Ahmed Ressam, the al-Qaeda Millenium Bomber, used nitric acid as one of the components in the explosives that he prepared to bomb Los Angeles International Airport on New Year's Eve 1999/2000; the explosives could have produced a blast 40x greater than that of a devastating car bomb.
A solution of nitric acid and alcohol, Nital, is used for etching of metals to reveal the microstructure.
Commercially available aqueous blends of 5-30% nitric acid and 15-40% phosphoric acid are commonly used for cleaning food and dairy equipment primarily to remove precipitated calcium and magnesium compounds (either deposited from the process stream or resulting from the use of hard water during production and cleaning).
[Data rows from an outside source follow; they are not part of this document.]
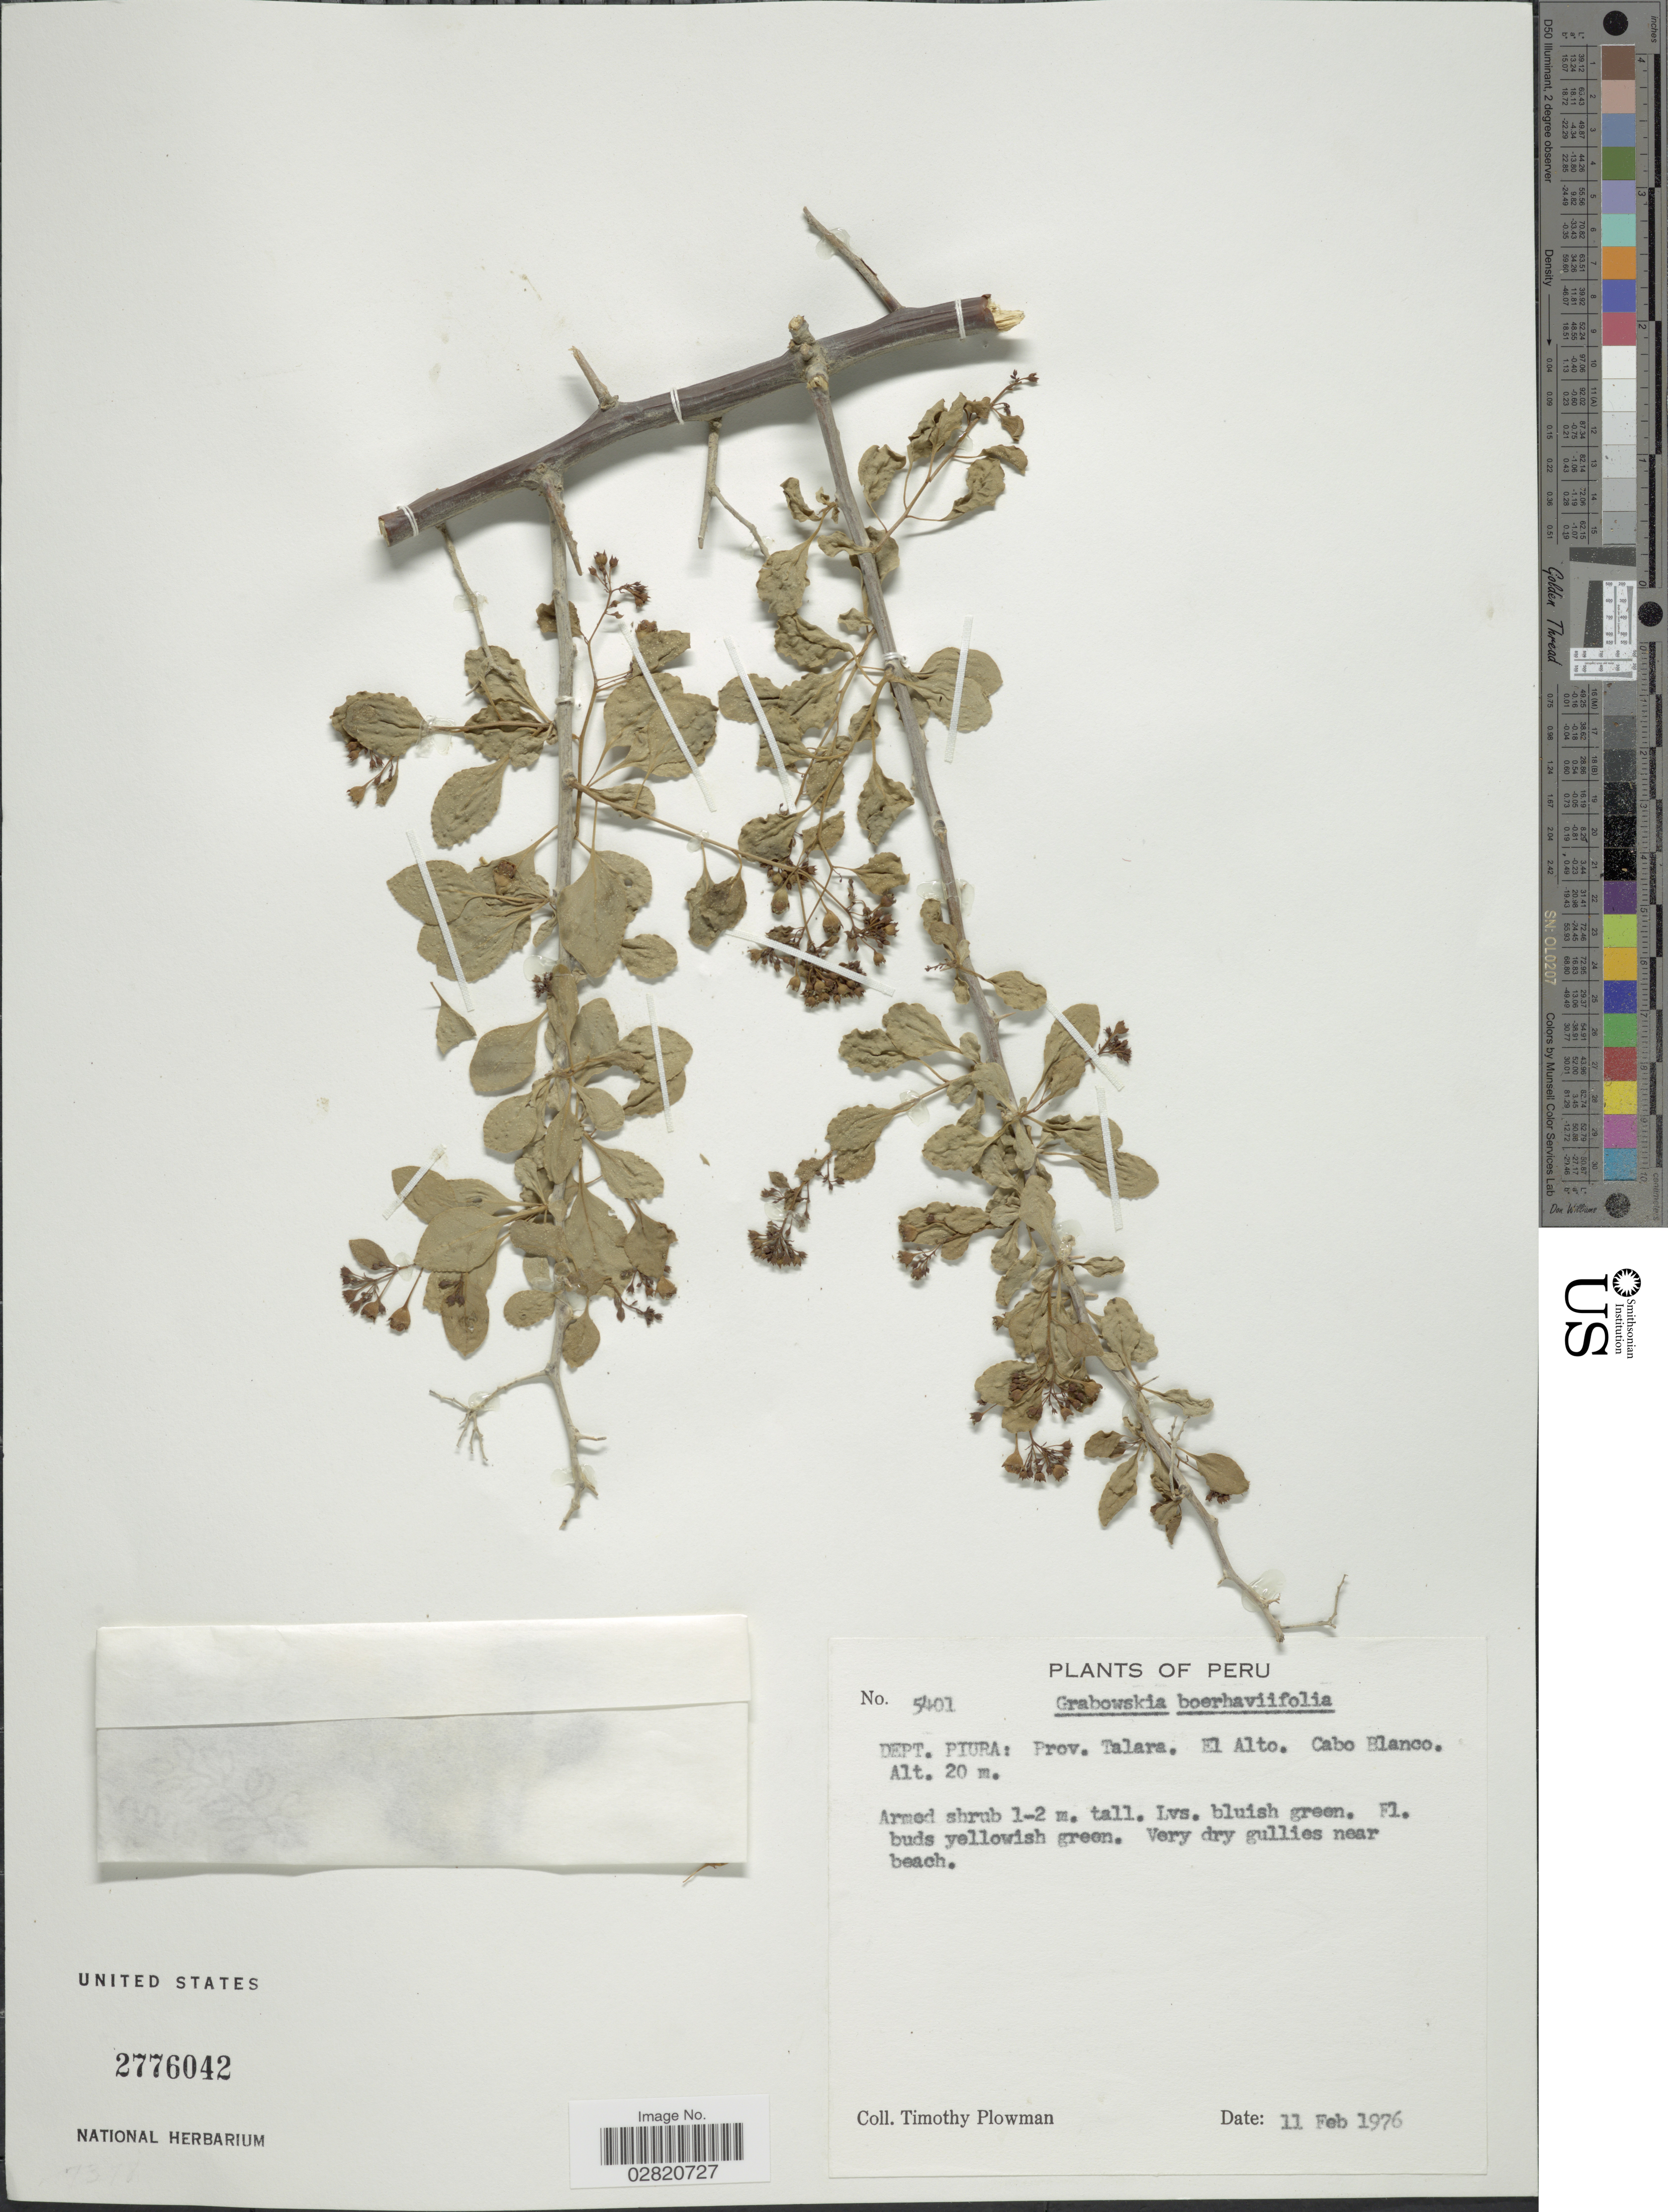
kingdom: Plantae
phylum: Tracheophyta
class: Magnoliopsida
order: Solanales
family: Solanaceae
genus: Grabowskia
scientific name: Grabowskia boerhaaviifolia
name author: Schltdl.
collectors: T. Plowman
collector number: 5401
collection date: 1976-02-11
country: Peru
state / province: Piura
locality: Dept. Piura: Prov. Talara. El Alto. Cabo Blanco.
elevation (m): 20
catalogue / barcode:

A mixture of concentrated nitric and sulfuric acids causes the nitration of aromatic compounds, such as benzene. Examination of the infrared spectrum of the acid mixture using a corrosive resistant diamond cell shows infrared peaks close to that expected for carbon dioxide. The species responsible for the peaks is the nitronium ion, NO+2, which like CO2, is a linear molecule. The nitronium ion is the species responsible for nitration: being positive, it is attacked by electron-rich benzene rings. This is described more fully in organic chemistry books.
Nitric acid is a powerful oxidizing agent, and the reactions of nitric acid with compounds such as cyanides, carbides, and metallic powders can be explosive. Reactions of nitric acid with many organic compounds, such as turpentine, are violent and hypergolic (i.e., self-igniting). Due to its properties it is stored away from bases and organics.